‘I want to keep nothing that is theirs from any one,’ said the young man, with an angry flush.

‘And yet it appears this is what you came here for. But forewarned is forearmed. Yes, you shall hear it all now; I will not interfere.’

‘Is he gone?’ said Mrs. Swinford, ‘really gone? Leo is the most scrupulous and delicate of men. He hates your talk of the clubs, gossip and scandal, as he calls it. If I had brought him up in England would it have been so? Shut the door, and draw the curtain, Lord Will. I have the temperature kept up as well as I can, but there are always cold winds about.’ She shivered a little and drew round her a film of a white shawl that had been hanging over her chair. ‘Now come back and put yourself there. Now I may speak my mind.’

‘You must know,’ she went on after all had been done as she ordered, ‘that your uncle William was a great deal here in this house—a very great deal—it was a kind of home to him. I cannot say that I myself remarked that he had been attracted by Emily Plowden, but I have told you that she had a certain bread-and-butter-prettiness. I do not say beauté de diable, for it was neither beauté, nor had she enough in her for the devil to have anything to do with it. Youth alone sometimes attracts a man. Enfin, I never saw anything of it: but one evening, nay, it was pretty late—he came to me’—she paused a little and drew a long breath—‘to tell me—it was a confused story—something about having committed himself. Mr. Swinford, Leo’s father, was a little like Leo, but more English, more rigid. He burst in while this was being explained to me, took up a false idea, got what you call the wrong end of the stick——’ She spoke not with her usual ease, but with strange breaks of breathlessness. ‘Enough, he got it all wrong, completely wrong from beginning to end, and stormed and made a scene. And when he understood that it was Emily who was concerned—Emily had always been a great favourite,’ with the electrical tinkle running through her words, ‘he insisted that a marriage should take place at once. She left our house late that night, escorted by your uncle: and what happened I cannot tell. I never met her again except in Paris, where she was called Lady William, but saw no society, except the sort of men among whom your poor uncle, by that time heartbroken and misunderstood——’

‘But why heartbroken—if he had been in love with her?’

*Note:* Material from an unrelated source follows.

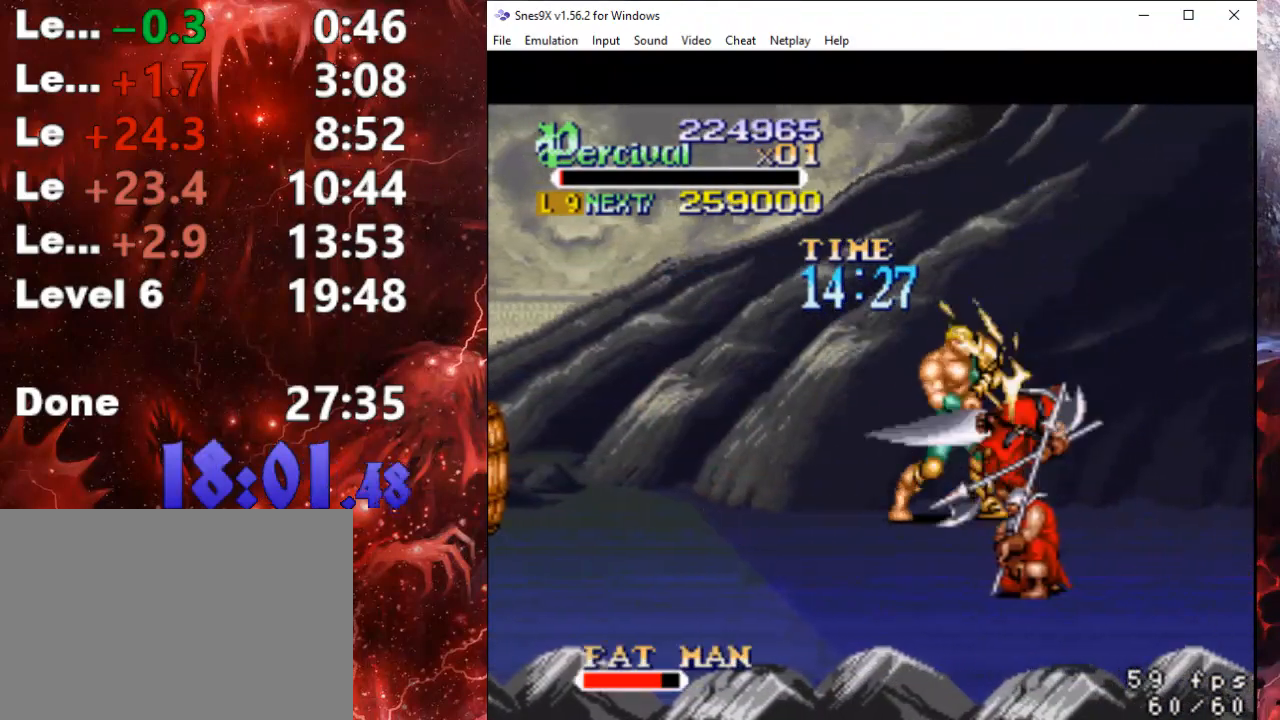
{"buttons": ["X", "DPAD_RIGHT"], "events": [[67, "X", "down"], [133, "DPAD_RIGHT", "down"]]}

‘You are an innocent young man,’ said Mrs. Swinford, tapping him on the shoulder with her fan. ‘Oh, a very innocent dear boy! You don’t think what a man like that would feel with a creature like her—a country girl tied to him, and no doubt leading him a life! She kept him—from saying a word to me, watching over him like a cat over a mouse. He was burning to tell me—something; I know not what. My husband also was much prejudiced, and would not let us meet. So that I never heard his secret, if there was a secret, as I suppose there must have been. I have never seen her again till I saw her last month, shining as Lady William, and believed in by all the country folk—taking precedence,’ Mrs. Swinford cried with her little laugh, throwing up her fine hands, with all her rings flashing, ‘upon next to nothing a year.’

‘But she was acknowledged by my uncle as his wife.’

‘She was called Lady William among the sort of demi-monde they lived in. But what happened between the time she left my house and the time I saw her there——’

‘Do you mean to say that my uncle eloped with this young lady, Mrs. Swinford?’

My dear Lord Will, you are young, but you know the world. They left the house together, late at night. I tell you, quite late, after midnight. He, a man who was known to be—well, not the safest for women: and she a country girl of nineteen—oh, very well able to take care of herself, but as silly and ignorant as they usually are: and—I know no more.’